SINGAPORE (Reuters) -- Pakistani President Asif Ali Zardari said that his government will not negotiate with Taliban militants, adding that the attack on the Sri Lankan cricket team showed the evil the country faced.
The Pakistani leader, in an op-ed piece for "The Wall Street Journal," rejected criticism of an agreement reached last month to enforce Islamic law in the troubled Swat Valley region, saying it was part of a process to wean away people from insurgency.
"We have not and will not negotiate with extremists Taliban and terrorists," he said, adding that authorities had entered into talks only with traditional local clerics to help restore peace in the region.
"The clerics with whom we have engaged are not Taliban. Indeed, in our dialogue we'd made it clear that it is their responsibility to rein in and neutralize Taliban and other insurgents," he said.
Taliban militants announced a cease-fire and Pakistani forces halted military operations in Swat last month after a cleric, Maulana Sufi Mohammad, struck a pact with the government of Northwest Frontier Province to enforce Islamic law in the valley.
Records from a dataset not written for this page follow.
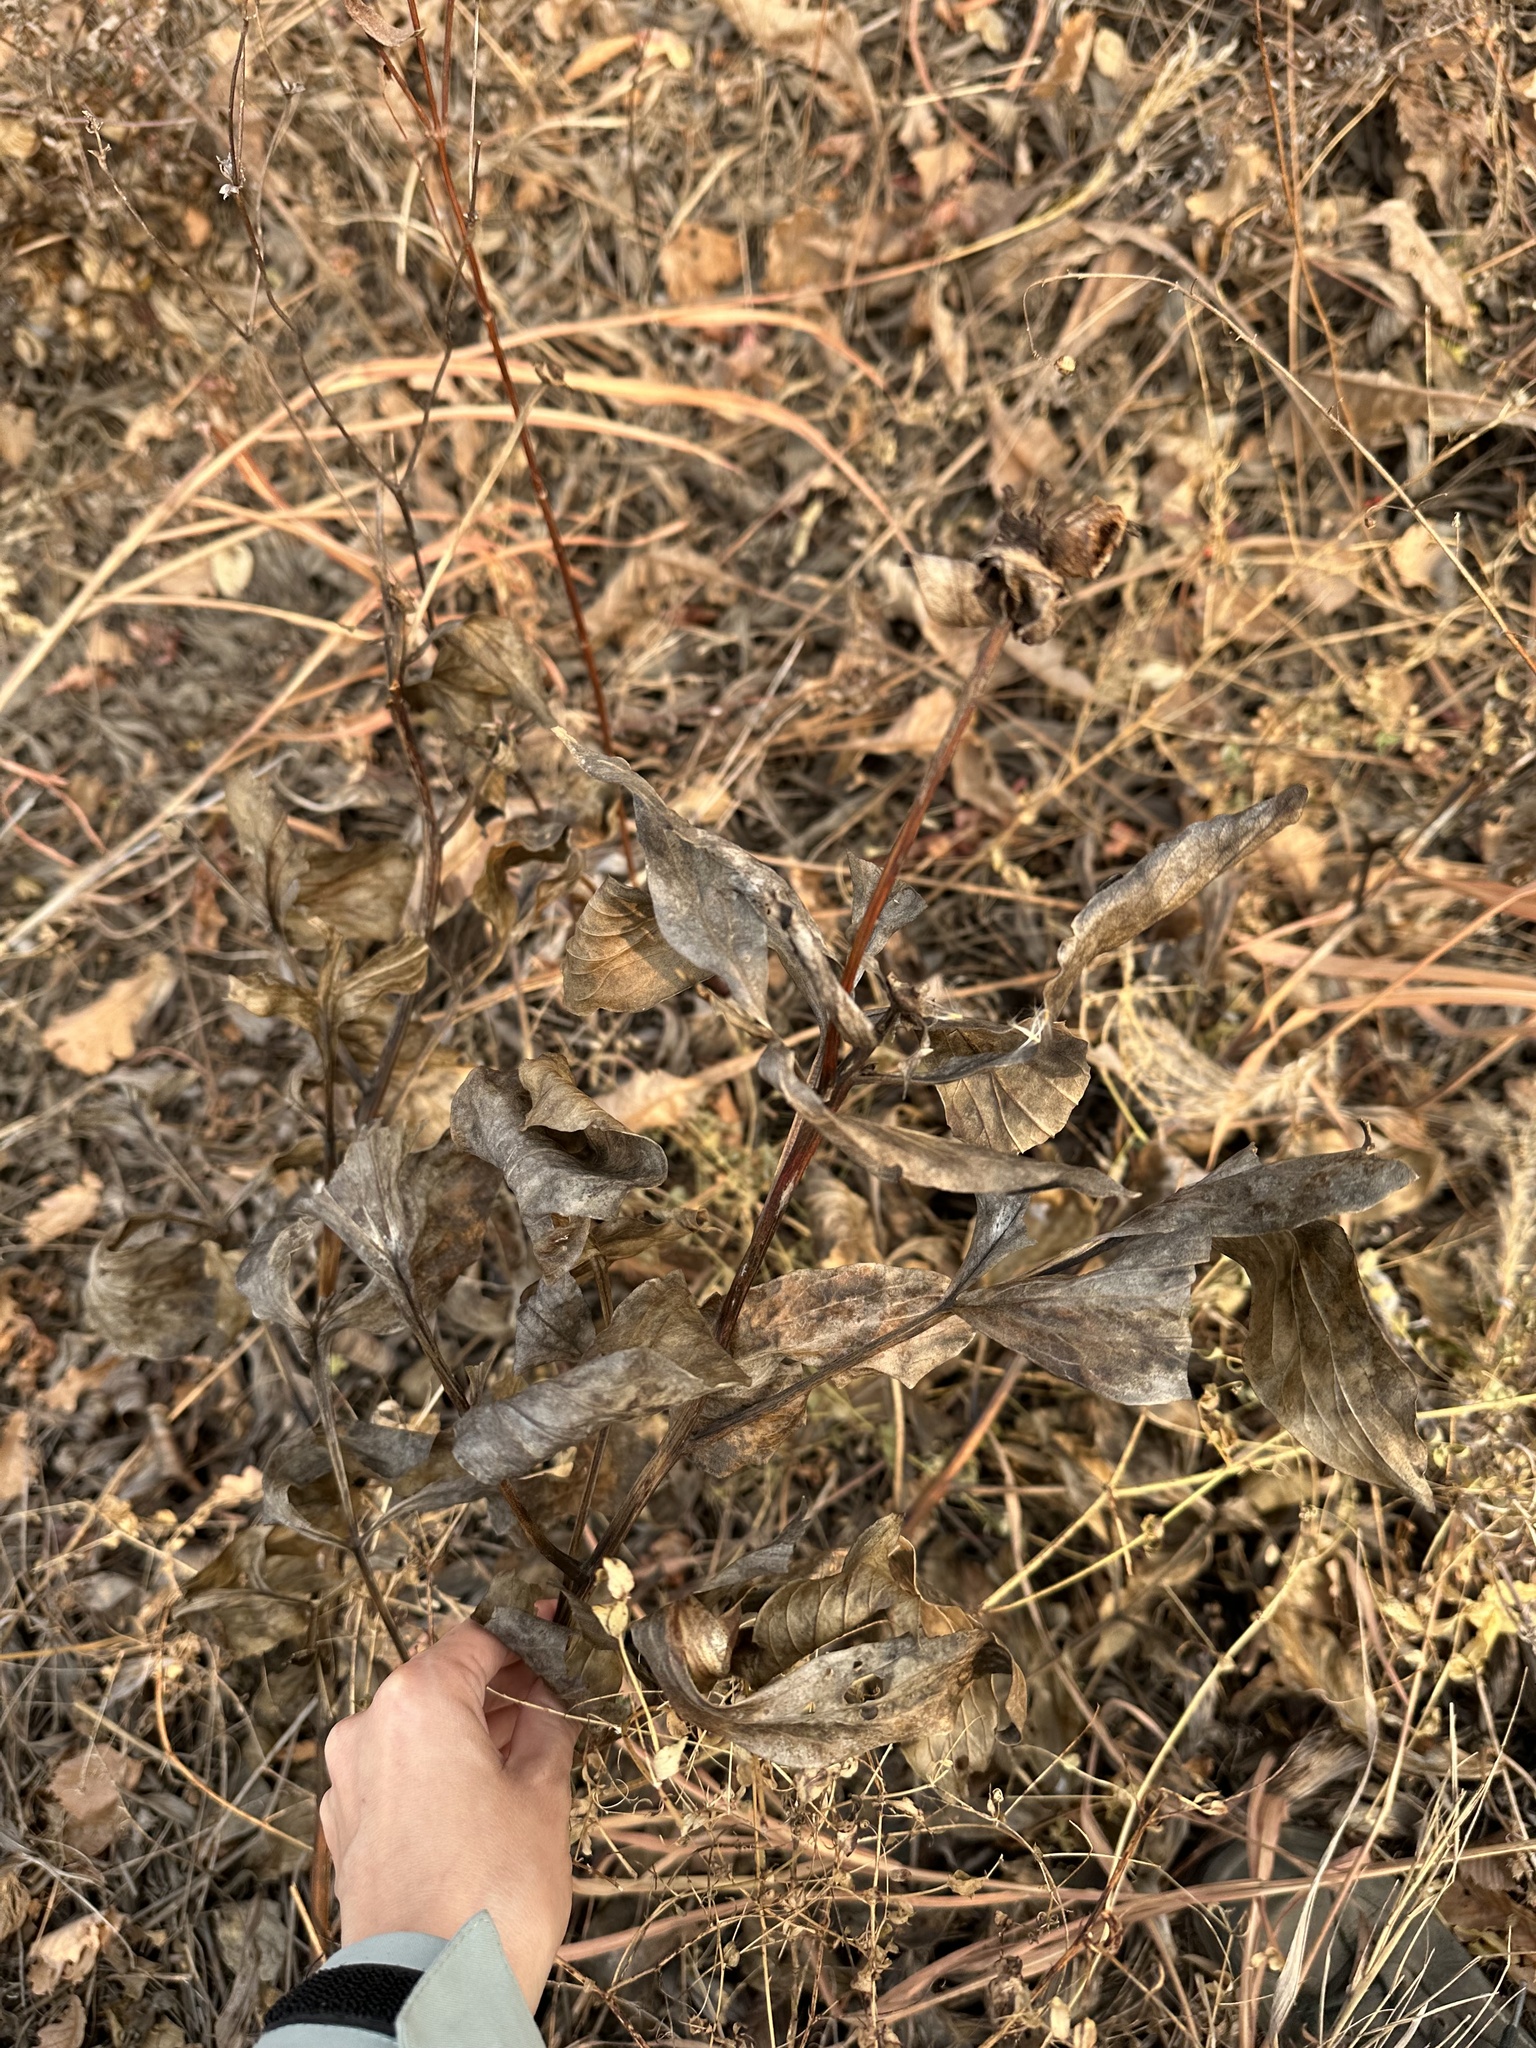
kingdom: Plantae
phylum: Tracheophyta
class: Magnoliopsida
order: Saxifragales
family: Paeoniaceae
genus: Paeonia
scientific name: Paeonia lactiflora
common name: Chinese peony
Critics in the West and Pakistan fear that by agreeing to introduce Shari'a in Swat, where militants have burnt down schools for girls and conducted public executions, the government has risked encouraging the Islamist militants by adopting policies of appeasement.
"Moreover, we have not and will not condone the closing of girls' schools in pockets of Swat Valley. Indeed the government insists that the education of young women is mandatory," Zardari wrote.'Evil We Are Confronting'
Zardari's comments came a day after gunmen attacked the Sri Lankan cricket team in the eastern city of Lahore, killing seven people, the first major attack on an international sporting team since Palestinian militants attacked Israeli athletes at the 1972 Olympics in Munich.
Six members of the Sri Lankan team and a British coach were wounded and the squad has since returned home.
The terrorist attack against the Sri Lankan cricket team in Lahore "shows once more the evil we are confronting," Zardari said in the article.
He also touched upon a political crisis triggered by a court ruling against his arch rival, former Prime Minister Nawaz Sharif and his brother, saying this was the decision of an independent judiciary and must be respected.
Zardari dismissed the provincial government in Punjab led by Sharif's party after the Supreme Court disqualified brothers Nawaz and Shahbaz from holding elective office.
The Sharifs say Zardari was behind the court decision and their party has begun street agitation in cities across Punjab.
"In a mature polity when one loses in court, one respects the decision of the court and moves on, seeking other constitutional remedies. It is not in the nature of democracy to appeal court decisions to the streets," Zardari said.